■ **What this task involves**
Leave every image out, and print the remaining lines below exactly.

■ **Information provided**

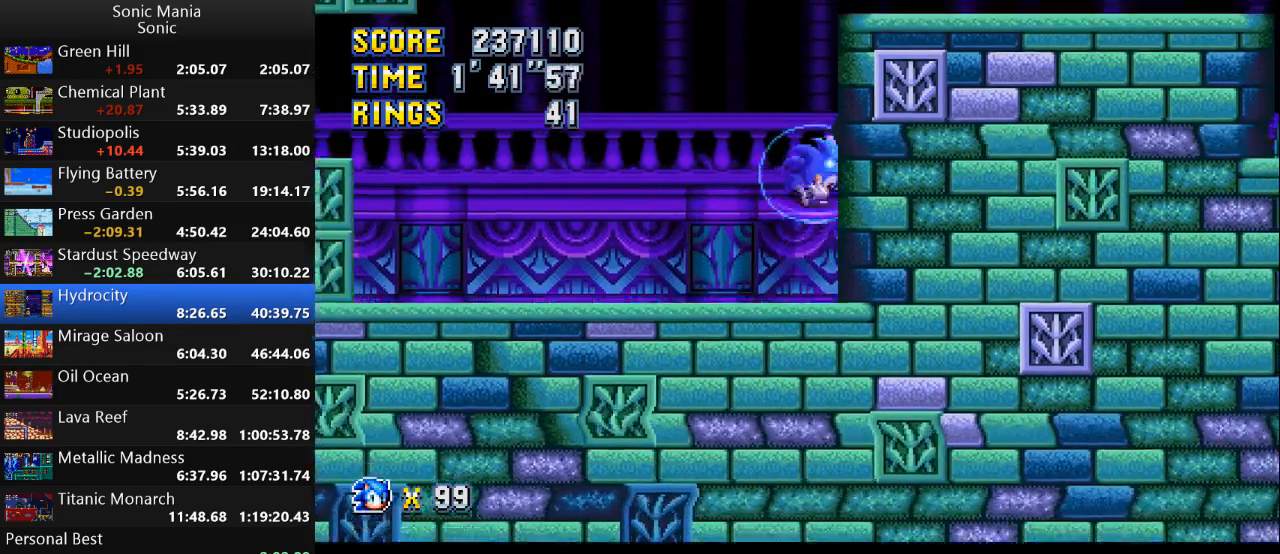
{"buttons": [], "left_stick": "right", "right_stick": "center", "events": []}
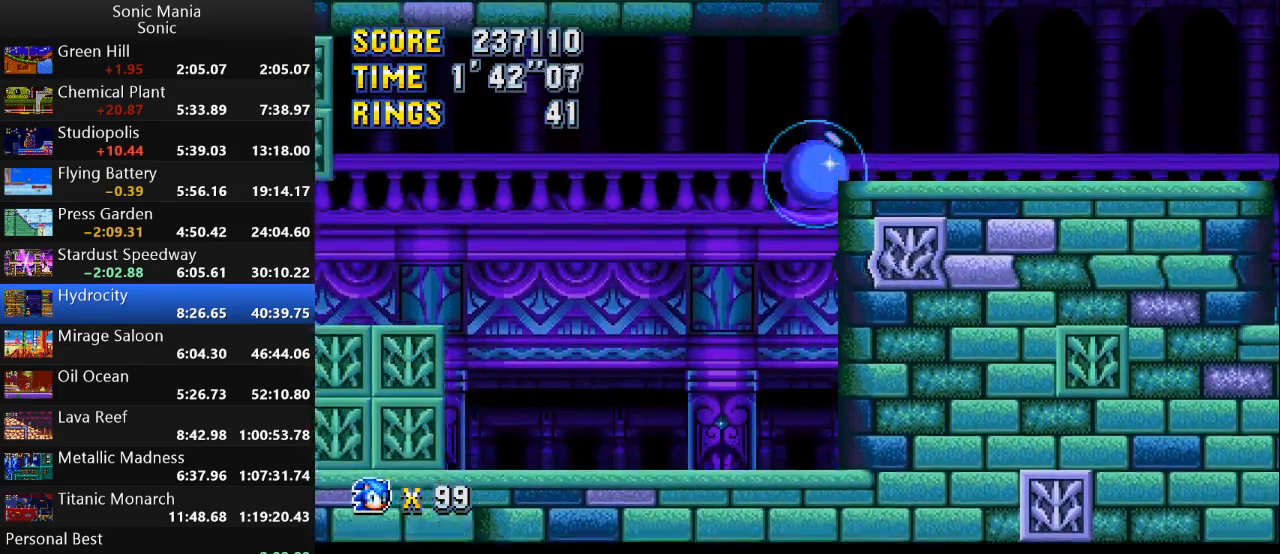
{"buttons": [], "left_stick": "right", "right_stick": "center", "events": []}
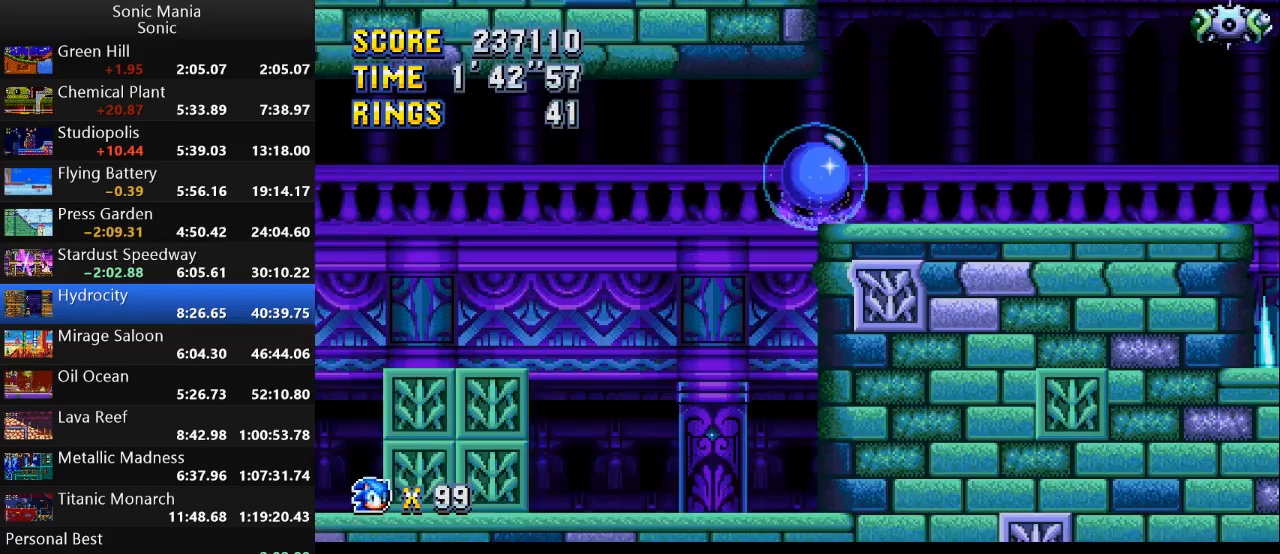
{"buttons": [], "left_stick": "right", "right_stick": "center", "events": []}
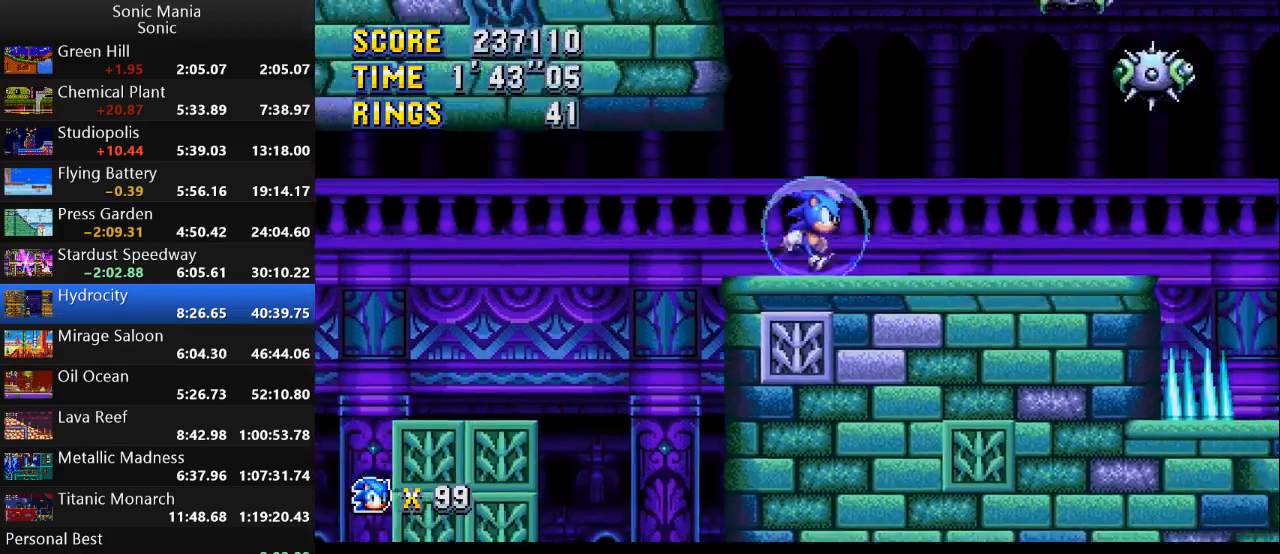
{"buttons": [], "left_stick": "right", "right_stick": "center", "events": []}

■ **Expected answer**
{"buttons": [], "left_stick": "right", "right_stick": "center", "events": []}
{"buttons": [], "left_stick": "right", "right_stick": "center", "events": []}
{"buttons": [], "left_stick": "right", "right_stick": "center", "events": []}
{"buttons": [], "left_stick": "right", "right_stick": "center", "events": []}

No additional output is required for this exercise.